* _What you have to do_: For every line below, output the text exactly and leave out images.

* _Raw data_:
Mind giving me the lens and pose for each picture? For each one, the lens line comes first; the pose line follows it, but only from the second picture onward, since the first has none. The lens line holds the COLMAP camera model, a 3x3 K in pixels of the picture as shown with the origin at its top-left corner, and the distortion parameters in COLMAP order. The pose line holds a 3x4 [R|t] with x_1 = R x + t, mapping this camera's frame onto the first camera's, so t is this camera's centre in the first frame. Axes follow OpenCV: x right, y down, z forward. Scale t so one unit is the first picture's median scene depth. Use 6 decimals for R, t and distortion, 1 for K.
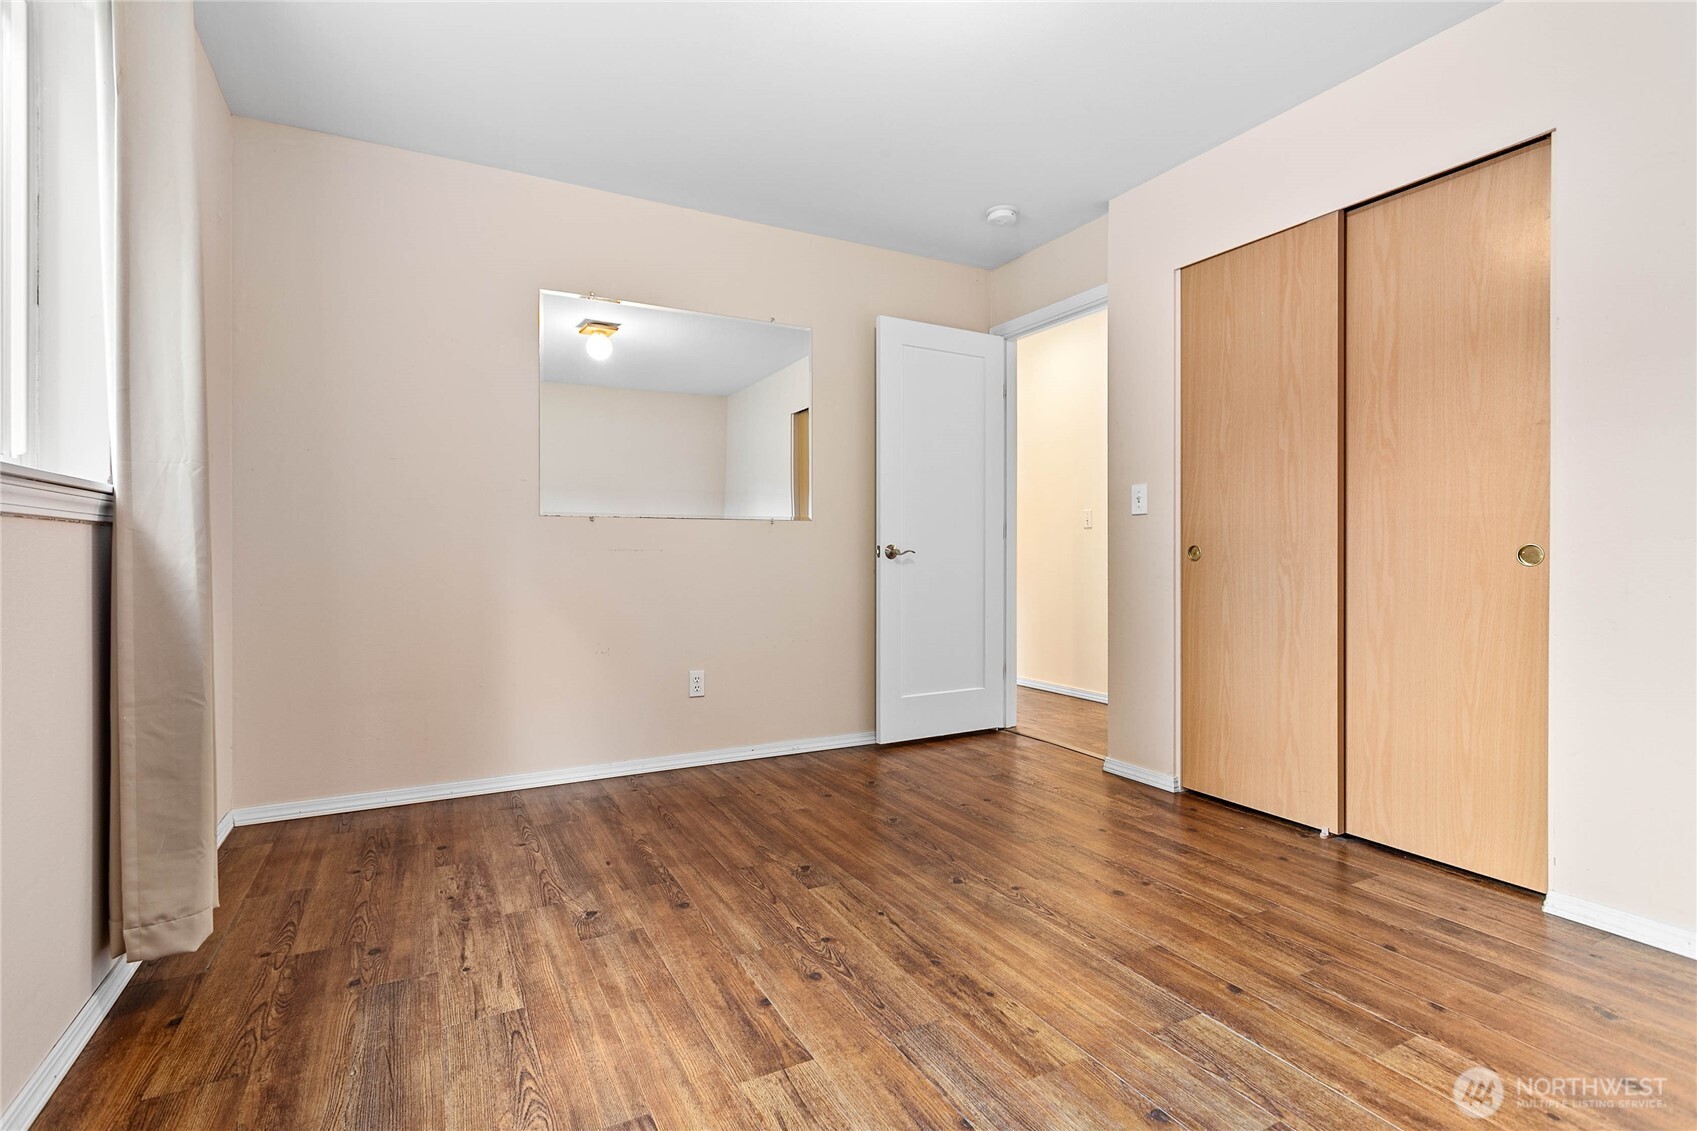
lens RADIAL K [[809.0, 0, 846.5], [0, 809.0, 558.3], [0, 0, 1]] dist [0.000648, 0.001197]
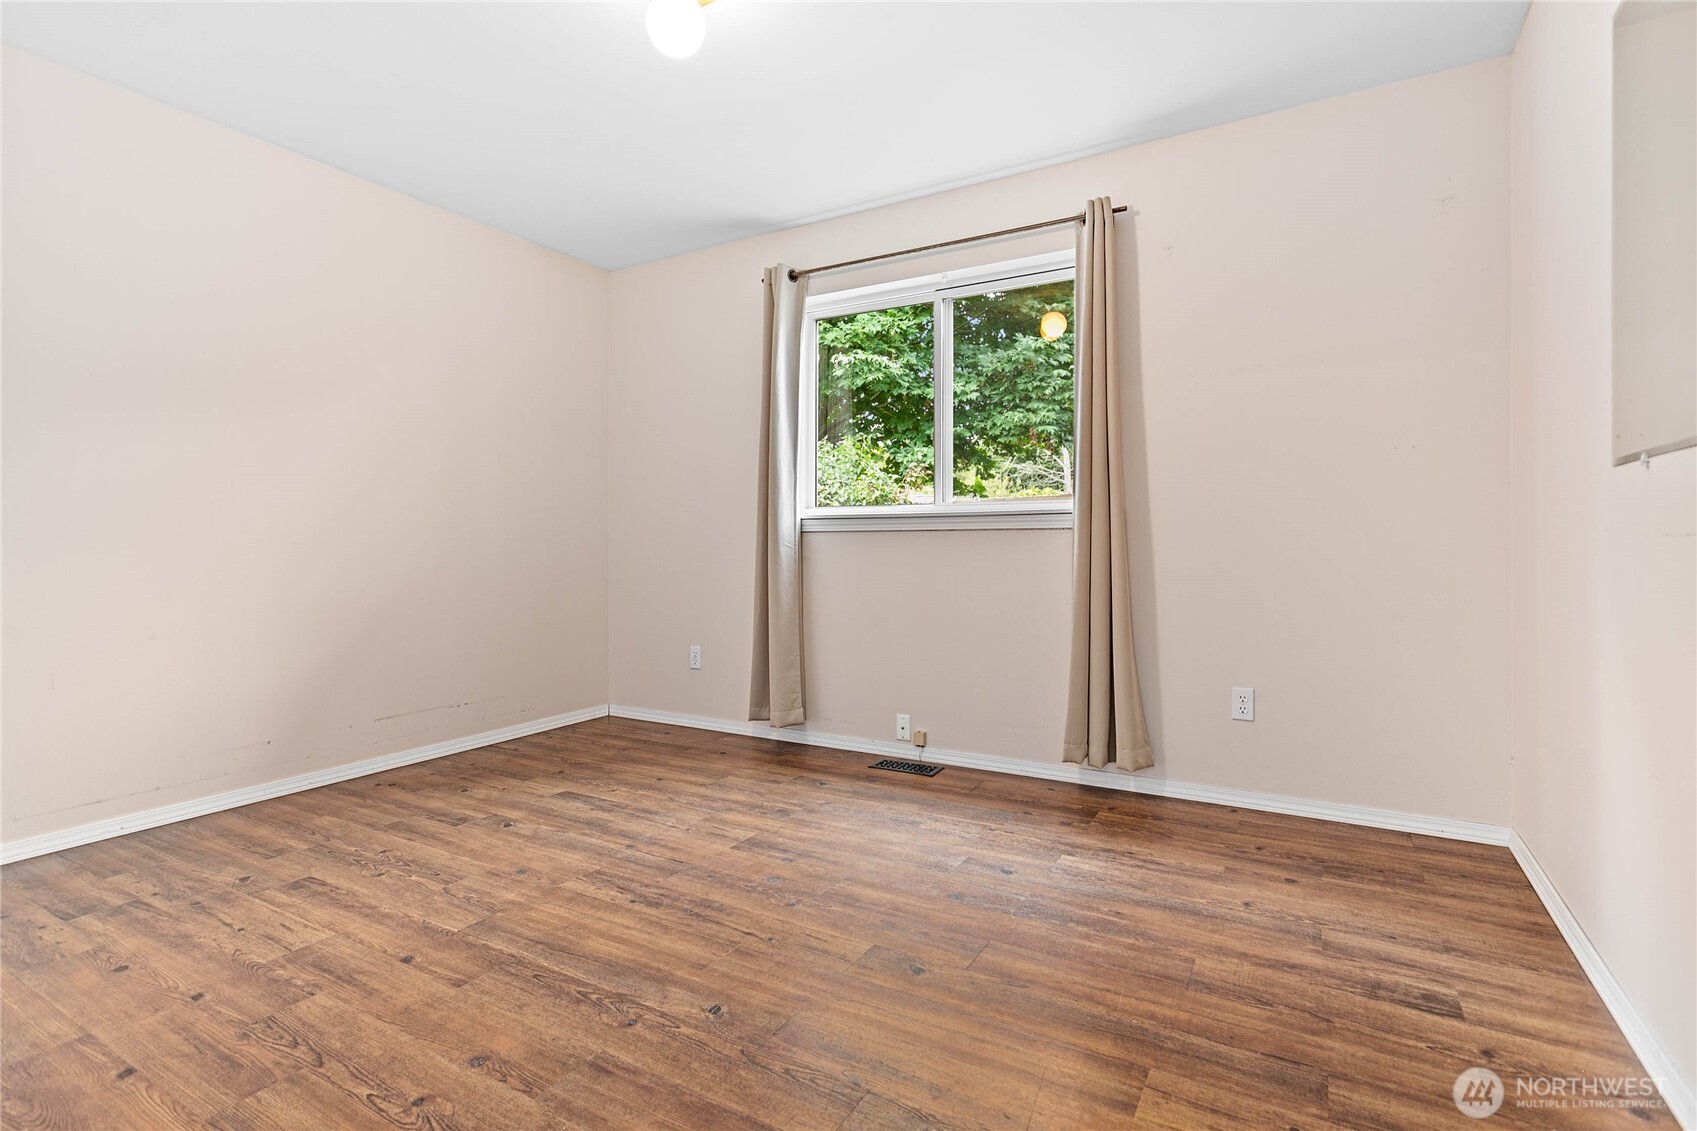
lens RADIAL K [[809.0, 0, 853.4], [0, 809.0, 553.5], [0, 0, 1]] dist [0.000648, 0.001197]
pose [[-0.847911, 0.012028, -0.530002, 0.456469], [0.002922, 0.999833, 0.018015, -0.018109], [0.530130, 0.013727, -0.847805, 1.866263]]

* _Output_:
Mind giving me the lens and pose for each picture? For each one, the lens line comes first; the pose line follows it, but only from the second picture onward, since the first has none. The lens line holds the COLMAP camera model, a 3x3 K in pixels of the picture as shown with the origin at its top-left corner, and the distortion parameters in COLMAP order. The pose line holds a 3x4 [R|t] with x_1 = R x + t, mapping this camera's frame onto the first camera's, so t is this camera's centre in the first frame. Axes follow OpenCV: x right, y down, z forward. Scale t so one unit is the first picture's median scene depth. Use 6 decimals for R, t and distortion, 1 for K.
lens RADIAL K [[809.0, 0, 846.5], [0, 809.0, 558.3], [0, 0, 1]] dist [0.000648, 0.001197]
lens RADIAL K [[809.0, 0, 853.4], [0, 809.0, 553.5], [0, 0, 1]] dist [0.000648, 0.001197]
pose [[-0.847911, 0.012028, -0.530002, 0.456469], [0.002922, 0.999833, 0.018015, -0.018109], [0.530130, 0.013727, -0.847805, 1.866263]]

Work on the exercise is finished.